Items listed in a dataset
-*-

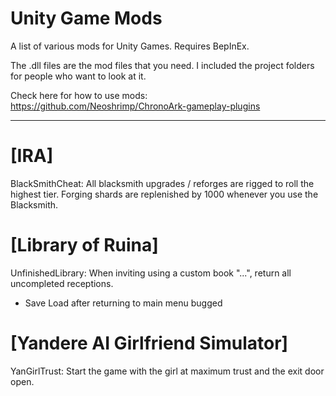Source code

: # Unity Game Mods 

A list of various mods for Unity Games. Requires BepInEx.

The .dll files are the mod files that you need. I included the project folders for people who want to look at it.

Check here for how to use mods: https://github.com/Neoshrimp/ChronoArk-gameplay-plugins

---
# [IRA]

BlackSmithCheat: All blacksmith upgrades / reforges are rigged to roll the highest tier. Forging shards are replenished by 1000 whenever you use the Blacksmith.

# [Library of Ruina]

UnfinishedLibrary: When inviting using a custom book "...", return all uncompleted receptions.

* Save Load after returning to main menu bugged

# [Yandere AI Girlfriend Simulator]

YanGirlTrust: Start the game with the girl at maximum trust and the exit door open.
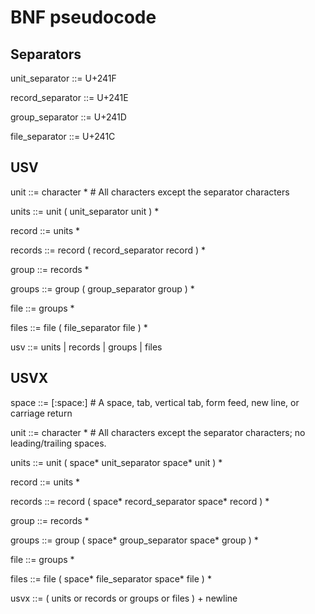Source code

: # BNF pseudocode


## Separators

unit_separator ::= U+241F

record_separator ::= U+241E

group_separator ::= U+241D

file_separator ::= U+241C


## USV

unit ::= character *  # All characters except the separator characters

units ::= unit ( unit_separator unit ) *

record ::= units *

records ::= record ( record_separator record ) *

group ::= records *

groups ::= group ( group_separator group ) *

file ::= groups *

files ::= file ( file_separator file ) *

usv ::= units | records | groups | files


## USVX

space ::= [:space:]  # A space, tab, vertical tab, form feed, new line, or carriage return

unit ::= character *  # All characters except the separator characters; no leading/trailing spaces.

units ::= unit ( space* unit_separator space* unit ) *

record ::= units *

records ::= record ( space* record_separator space* record ) *

group ::= records *

groups ::= group ( space* group_separator space* group ) *

file ::= groups *

files ::= file ( space* file_separator space* file ) *

usvx ::= ( units or records or groups or files ) + newline
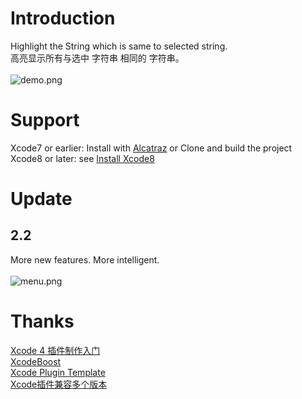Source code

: # Introduction
Highlight the String which is same to selected string.
<br/>
高亮显示所有与选中 字符串 相同的 字符串。
<br/>
<br/>
<img  src="demo.png"  alt="demo.png" />
# Support
Xcode7 or earlier: 	Install with [Alcatraz][1] or Clone and build the project
Xcode8 or later: see [Install Xcode8][2]
# Update
## 2.2
More new features. More intelligent.
<br/>
<br/>
<img  src="menu.png"  alt="menu.png" />

# Thanks
<a href ="http://www.onevcat.com/2013/02/xcode-plugin/"> Xcode 4 插件制作入门 </a> <br/>
<a href ="https://github.com/fortinmike/XcodeBoost"> XcodeBoost </a> <br/>
<a href ="https://github.com/kattrali/Xcode-Plugin-Template"> Xcode Plugin Template </a> <br/>
<a href ="http://www.cnblogs.com/lvlin/archive/2013/09/24/3337332.html"> Xcode插件兼容多个版本 </a> <br/>

[1]:	alcatraz.io "Alcatraz"
[2]:	https://github.com/XVimProject/XVim/blob/master/INSTALL_Xcode8.md "Install Xcode8"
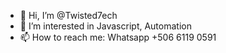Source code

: - 👋 Hi, I’m @Twisted7ech
- 👀 I’m interested in Javascript, Automation
- 📫 How to reach me: Whatsapp +506 6119 0591
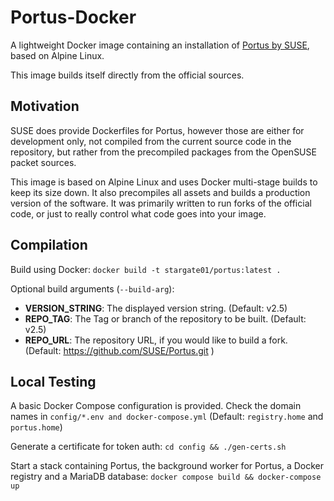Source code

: # Portus-Docker
A lightweight Docker image containing an installation of [Portus by SUSE](https://github.com/SUSE/Portus.git), based on Alpine Linux.

This image builds itself directly from the official sources.

## Motivation

SUSE does provide Dockerfiles for Portus, however those are either for development only, not compiled from the current source code in the repository, but rather from the precompiled packages from the OpenSUSE packet sources.

This image is based on Alpine Linux and uses Docker multi-stage builds to keep its size down. It also precompiles all assets and builds a production version of the software. It was primarily written to run forks of the official code, or just to really control what code goes into your image.

## Compilation
Build using Docker: `docker build -t stargate01/portus:latest .`

Optional build arguments (`--build-arg`):
 - **VERSION_STRING**: The displayed version string. (Default: v2.5)
 - **REPO_TAG**: The Tag or branch of the repository to be built. (Default: v2.5)
 - **REPO_URL**: The repository URL, if you would like to build a fork. (Default: https://github.com/SUSE/Portus.git )

## Local Testing
A basic Docker Compose configuration is provided. Check the domain names in `config/*.env and docker-compose.yml` (Default: `registry.home` and `portus.home`)

Generate a certificate for token auth: `cd config && ./gen-certs.sh`

Start a stack containing Portus, the background worker for Portus, a Docker registry and a MariaDB database: `docker compose build && docker-compose up`
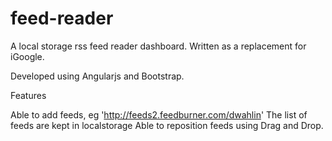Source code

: feed-reader
===========

A local storage rss feed reader dashboard. Written as a replacement for iGoogle.

Developed using Angularjs and Bootstrap.


Features

Able to add feeds, eg 'http://feeds2.feedburner.com/dwahlin'
The list of feeds are kept in localstorage
Able to reposition feeds using Drag and Drop.
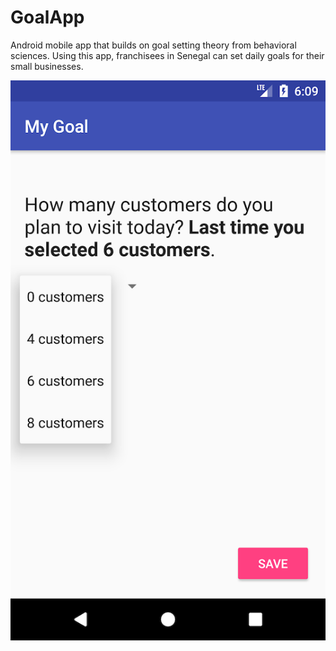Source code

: # GoalApp
Android mobile app that builds on goal setting theory from behavioral sciences. Using this app, franchisees in Senegal can set daily goals for their small businesses.

![App screenshot](appshot.png)
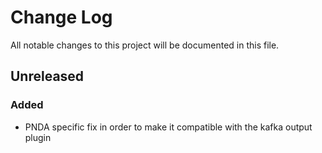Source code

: # Change Log
All notable changes to this project will be documented in this file.

## Unreleased
### Added
 - PNDA specific fix in order to make it compatible with the kafka output plugin
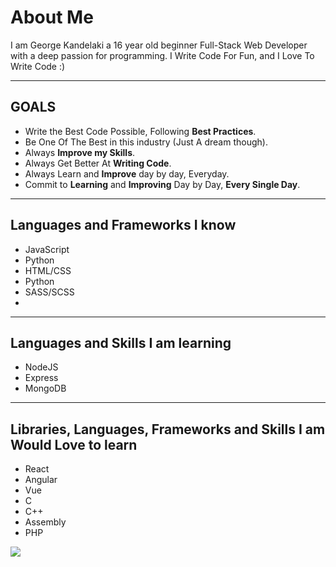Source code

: # About Me 
I am George Kandelaki a 16 year old beginner Full-Stack Web Developer with a deep passion for programming. I Write Code For Fun, and I Love To Write Code :)

---

## GOALS
* Write the Best Code Possible, Following **Best Practices**.
* Be One Of The Best in this industry (Just A dream though).
* Always **Improve my Skills**.
* Always Get Better At **Writing Code**.
* Always Learn and **Improve** day by day, Everyday.
* Commit to **Learning** and **Improving** Day by Day, **Every Single Day**.

---

## Languages and Frameworks I know
* JavaScript
* Python
* HTML/CSS
* Python
* SASS/SCSS
* 
---

## Languages and Skills I am learning 
* NodeJS
* Express
* MongoDB

---

## Libraries, Languages, Frameworks and Skills I am Would Love to learn
* React
* Angular
* Vue
* C
* C++
* Assembly
* PHP

![](https://streak-stats.demolab.com/?user=GeorgeKandelaki&hide_border=true&card_width=700&theme=algolia&border_radius=5&background=000000&stroke=000000)
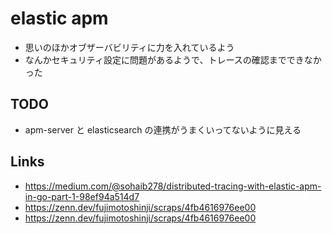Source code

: # elastic apm

- 思いのほかオブザーバビリティに力を入れているよう
- なんかセキュリティ設定に問題があるようで、トレースの確認までできなかった

## TODO
- apm-server と elasticsearch の連携がうまくいってないように見える

## Links
- https://medium.com/@sohaib278/distributed-tracing-with-elastic-apm-in-go-part-1-98ef94a514d7
- https://zenn.dev/fujimotoshinji/scraps/4fb4616976ee00
- https://zenn.dev/fujimotoshinji/scraps/4fb4616976ee00
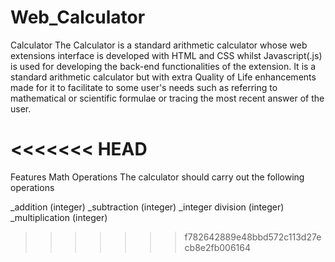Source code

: # Web_Calculator
Calculator
The Calculator is a standard arithmetic calculator whose web extensions interface is developed with HTML and CSS whilst Javascript(.js) is used for developing the back-end functionalities of the extension. It is a standard arithmetic calculator but with extra Quality of Life enhancements made for it to facilitate to some user's needs such as referring to mathematical or scientific formulae or tracing the most recent answer of the user.

<<<<<<< HEAD
=======
Features
Math Operations
The calculator should carry out the following operations

_addition (integer)
_subtraction (integer)
_integer division (integer)
_multiplication (integer)
>>>>>>> f782642889e48bbd572c113d27ecb8e2fb006164
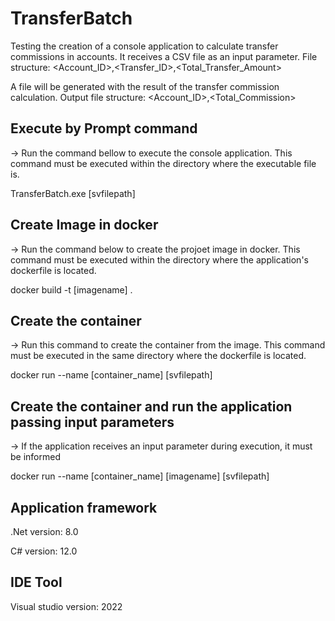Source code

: # TransferBatch
Testing the creation of a console application to calculate transfer commissions in accounts.
It receives a CSV file as an input parameter.
File structure:
<Account_ID>,<Transfer_ID>,<Total_Transfer_Amount>

A file will be generated with the result of the transfer commission calculation.
Output file structure:
<Account_ID>,<Total_Commission>


## Execute by Prompt command
-> Run the command bellow to execute the console application. This command must be executed within the directory where the executable file is.

TransferBatch.exe [svfilepath]


## Create Image in docker
-> Run the command below to create the projoet image in docker. This command must be executed within the directory where the application's dockerfile is located.

docker build -t [imagename] .

## Create the container
-> Run this command to create the container from the image. This command must be executed in the same directory where the dockerfile is located.

docker run --name [container_name]  [svfilepath]

## Create the container and run the application passing input parameters
-> If the application receives an input parameter during execution, it must be informed

docker run --name [container_name] [imagename] [svfilepath]

## Application framework
.Net version: 8.0

C# version: 12.0

## IDE Tool
Visual studio version: 2022


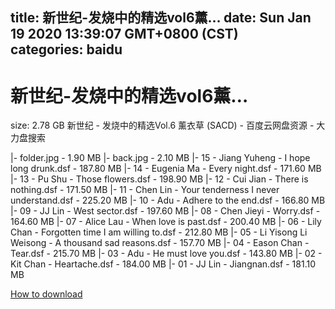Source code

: 
title: 新世纪-发烧中的精选vol6薰…
date: Sun Jan 19 2020 13:39:07 GMT+0800 (CST)    
categories: baidu
---

# 新世纪-发烧中的精选vol6薰…
size: 2.78 GB
 新世纪 - 发烧中的精选Vol.6 薰衣草 (SACD) - 百度云网盘资源 - 大力盘搜索
 
|- folder.jpg - 1.90 MB
|- back.jpg - 2.10 MB
|- 15 - Jiang Yuheng - I hope long drunk.dsf - 187.80 MB
|- 14 - Eugenia Ma - Every night.dsf - 171.60 MB
|- 13 - Pu Shu - Those flowers.dsf - 198.90 MB
|- 12 - Cui Jian - There is nothing.dsf - 171.50 MB
|- 11 - Chen Lin - Your tenderness I never understand.dsf - 225.20 MB
|- 10 - Adu - Adhere to the end.dsf - 166.80 MB
|- 09 - JJ Lin - West sector.dsf - 197.60 MB
|- 08 - Chen Jieyi - Worry.dsf - 164.60 MB
|- 07 - Alice Lau - When love is past.dsf - 200.40 MB
|- 06 - Lily Chan - Forgotten time I am willing to.dsf - 212.80 MB
|- 05 - Li Yisong Li Weisong - A thousand sad reasons.dsf - 157.70 MB
|- 04 - Eason Chan - Tear.dsf - 215.70 MB
|- 03 - Adu - He must love you.dsf - 143.80 MB
|- 02 - Kit Chan - Heartache.dsf - 184.00 MB
|- 01 - JJ Lin - Jiangnan.dsf - 181.10 MB

[How to download](https://bpcam.bemobtrk.com/go/2ceec3aa-1ca2-46d6-b9ff-aaa5c184517c?jno=4499)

-*-

### Work order:
All the lines that hold the word "Skills" must appear in the answer, copied from the records.

### Answer below:
* Always **Improve my Skills**.
## Languages and Skills I am learning 
## Libraries, Languages, Frameworks and Skills I am Would Love to learn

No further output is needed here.